Movies showing poor but inwardly noble (or maybe just amoral) kids running around in a hopeless environment are a staple nowadays, the best way for a new director to announce that they are "serious." Green's main contribution to the genre is to remove all profanity from the streets. His stated reason was that this makes the kids (non-professional actors, of course) be smarter about what they say (improvised, allegedly). So now, whenever anyone says anything, they sound like they're being cued from off-camera by a director anxious to say "great" things. The resulting dialogue sounds like an excerpt from a pretentious, "poetic" socially conscious novel.
Visually, George Washington is an extraordinary feat. Debuting cinematographer Tim Orr somehow makes a decaying environment mesmerizing to watch at. Unfortunately, this somewhat glamorizes the situation. Virtually plotless, Green's movie deals with a group of friends in their early teens during summer vacation who have to deal with a tragic accident. Very slowly.

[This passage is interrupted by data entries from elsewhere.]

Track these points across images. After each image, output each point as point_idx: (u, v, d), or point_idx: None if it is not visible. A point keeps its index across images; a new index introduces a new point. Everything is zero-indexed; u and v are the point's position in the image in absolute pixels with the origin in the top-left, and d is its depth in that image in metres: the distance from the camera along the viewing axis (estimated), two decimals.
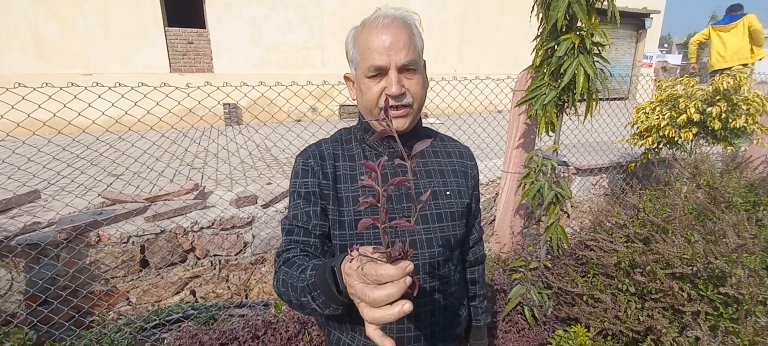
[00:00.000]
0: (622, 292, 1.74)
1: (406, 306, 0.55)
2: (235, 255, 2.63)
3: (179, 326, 2.28)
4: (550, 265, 2.22)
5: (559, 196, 2.00)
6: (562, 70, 1.67)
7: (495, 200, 3.37)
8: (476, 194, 1.08)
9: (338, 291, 0.66)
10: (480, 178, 3.33)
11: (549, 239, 2.10)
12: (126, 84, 2.13)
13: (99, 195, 2.71)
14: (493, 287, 2.39)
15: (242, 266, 2.68)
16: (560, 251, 2.12)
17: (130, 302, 2.45)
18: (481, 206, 3.21)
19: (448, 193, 0.97)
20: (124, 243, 2.31)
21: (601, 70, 1.75)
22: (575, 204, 3.63)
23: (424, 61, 0.94)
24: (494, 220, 3.38)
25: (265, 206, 2.61)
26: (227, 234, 2.55)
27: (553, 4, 1.58)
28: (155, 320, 2.18)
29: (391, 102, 0.84)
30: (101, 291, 2.31)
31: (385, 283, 0.55)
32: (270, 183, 2.91)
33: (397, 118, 0.87)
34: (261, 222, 2.61)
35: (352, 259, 0.61)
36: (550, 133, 1.99)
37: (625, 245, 1.82)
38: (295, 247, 0.87)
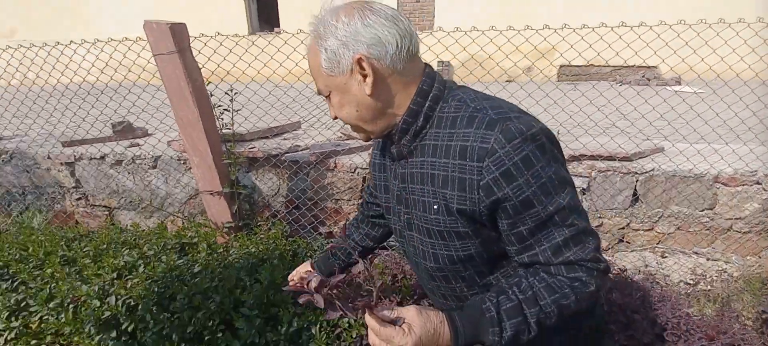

Green's characters exist in a world without context. No pop culture, nobody on the streets except for them, nothing going on except for their private lives. Kind of freaky. It's a self-contained universe. That's alarming. So is Green's belief that he's created something "important" - he has created a film with intriguing elements, enough to showcase his promise (the visuals, for starters, and a few select sequences). But if his next film is this pretentious and naive, we'll have to write him off as lost forever.